— Paul Otchakovsky-Laurens

Cesse tes jérémiades

06 février 2018, 12h11 par Emmanuelle Pagano

« Cesse tes jérémiades, on a tous des problèmes graves. Je ne suis pas sûr que si Paul O. L. avait connu cette facette de toi, celle que j'évoque et ose enfin décrire et contre laquelle j'ai décidé de ne plus me laisser faire, il t'aurait autant aimée »

Quelques jours seulement après les obsèques de Paul, parce que je pleurais, j'ai reçu ce message, écrit par un de mes proches, une personne adulte, intelligente et, contrairement à ce que l'on pourrait penser, habituellement délicate et sensible.

La mort de Paul est brutalement survenue alors que j'étais déjà fragilisée pour des raisons personnelles et familiales dont il n'est pas question d'évoquer ici la teneur (et malheureusement, je suis loin d'être la seule ainsi cernée). Simplement, il était surtout question d'un autre Paul, encore très jeune. Les deux Paul se connaissaient et POL était bien entendu au courant des difficultés que je traversais. Il me soutenait, moralement, amicalement, et surtout il m'aidait en soutenant mon travail d'écrivain. Il me demandait où en était mon manuscrit, il me demandait des nouvelles de « petit Paul ».

J'ai tenu ces dernières années en continuant d'écrire, parce que l'écriture est comme ma colonne vertébrale.

L'écriture pour les écrivains est difficilement thérapeutique, mais elle nous constitue.

Paul m'avait permis d'être moi-même, puisqu'il m'avait permis d'écrire.
Sans lui, je n'aurais jamais pu affirmer ça : je suis un écrivain. Et aussi : j'existe.

Nous nous connaissions peu, lui et moi, et pourtant nous nous connaissions intimement, ou tout du moins Paul, lui, me connaissait intimement : il connaissait cette colonne vertébrale, mon écriture. Il en connaissait les faiblesses, les brouillons, les cafouillages, le travail, l'avancée.

Il me lisait, dans tous les sens du terme, mieux que personne.

Il me remerciait d’être ce que j’étais, et même d’être et de rester dans sa maison.
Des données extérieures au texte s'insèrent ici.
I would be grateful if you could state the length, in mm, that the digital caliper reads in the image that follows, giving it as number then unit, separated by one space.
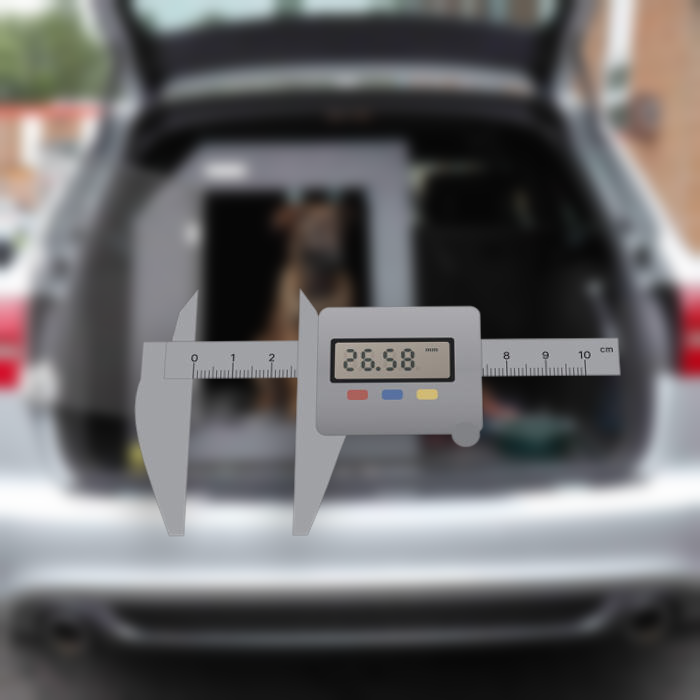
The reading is 26.58 mm
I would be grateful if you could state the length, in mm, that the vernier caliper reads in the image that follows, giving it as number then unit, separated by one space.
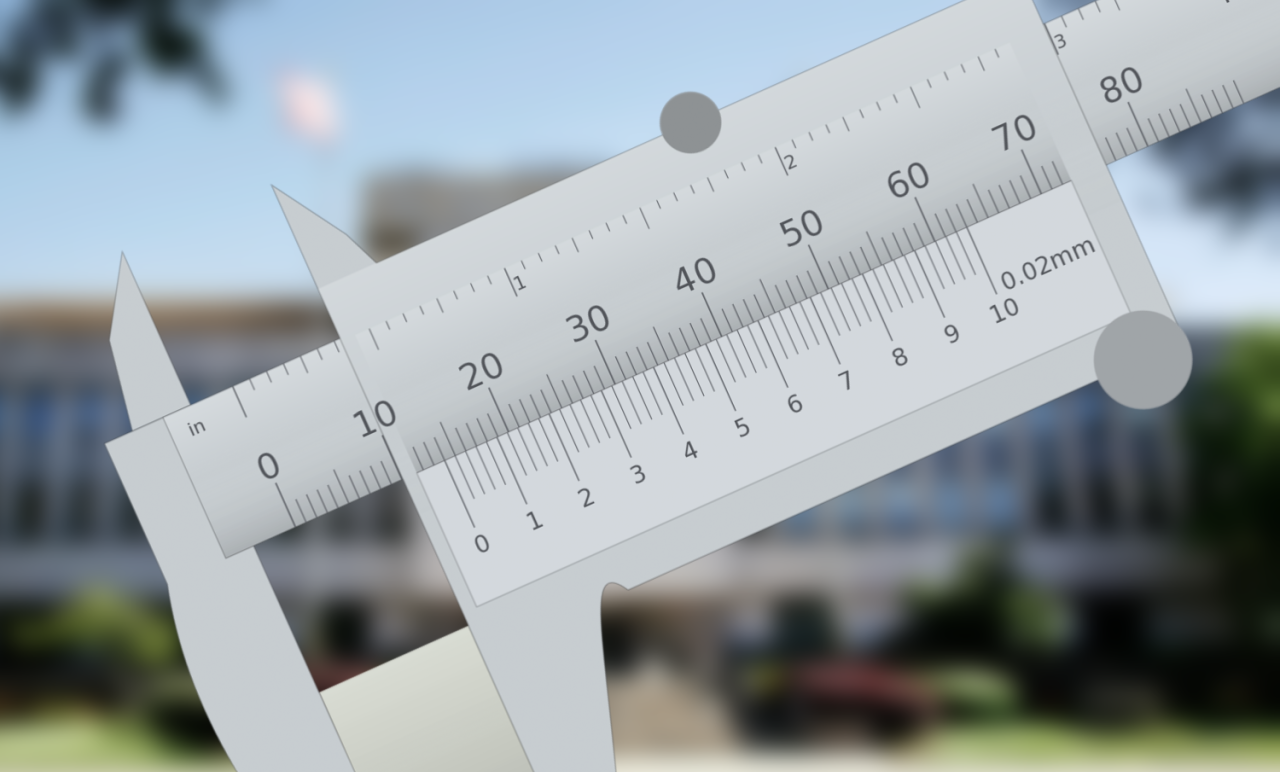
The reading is 14.0 mm
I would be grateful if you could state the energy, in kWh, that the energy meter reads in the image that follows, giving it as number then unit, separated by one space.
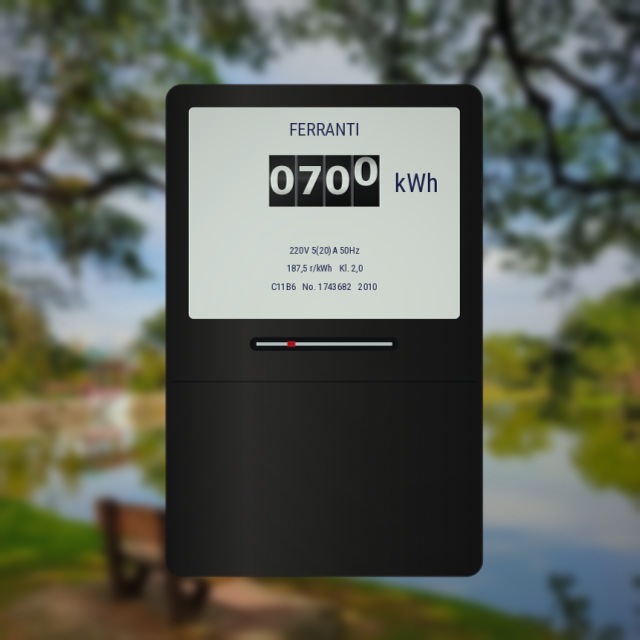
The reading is 700 kWh
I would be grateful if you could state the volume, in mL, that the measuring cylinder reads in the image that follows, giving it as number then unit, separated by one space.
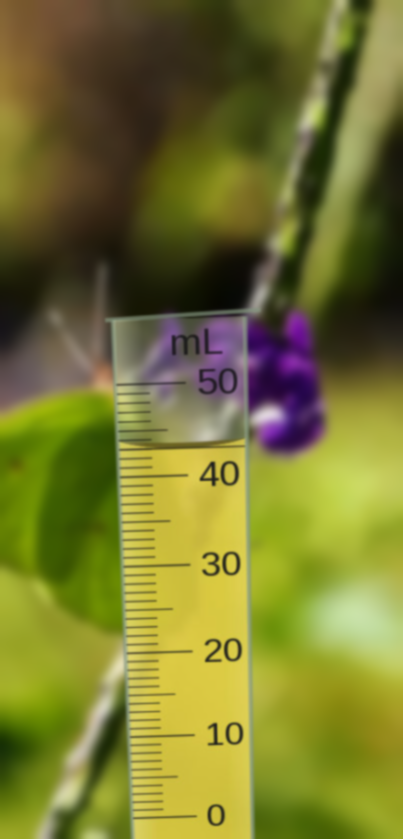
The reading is 43 mL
Cette maison P.O.L.

Ce qui se passe dans mon entourage depuis quelques années, j'y suis en partie pour quelque chose, mais je n'ai pas l'orgueil de m'en croire totalement responsable. Il n'empêche, cela me renvoie à mes manques, mes défauts, dont certains sont liés à mon travail d'écrivain.

Les difficultés résonnent d'autant plus que je me sens humainement inachevée.

Cette sorte d'impossibilité d'être au monde, et qui fait de certains artistes, certains écrivains, peut-être tous, des hommes et des femmes pas tout-à-fait là, un peu à côté, défaillants, je la compensais justement en écrivant. Je crois que c'est d'ailleurs parce que j'étais déjà un peu à l'écart du monde que j'ai commencé à écrire, très tôt.

Écrire a réduit, mais aussi entretenu, cet écart, cette incapacité à vivre.

C'est vrai, il y a des facettes de moi qui ne sont pas belles à voir. Je ne suis pas tout-à-fait une femme, et encore moins une mère.

Mais Paul le savait, il savait que j'écrivais parce que j'étais, je suis, incomplète, comme en devenir. Peut-être même que je n'y arriverai jamais, à devenir « quelqu'un de bien », une femme, une mère, un être humain.

Je suis cependant certaine d'une chose : je ne serai une femme, une mère, un être humain, qu'en écrivant.

Et c'est pour cela, je crois, au contraire de ce qu'on m'a écrit, que Paul m'aimait, comme il aimait tous ses auteurs.

Il m'aimait simplement pour ce que je suis, juste un écrivain.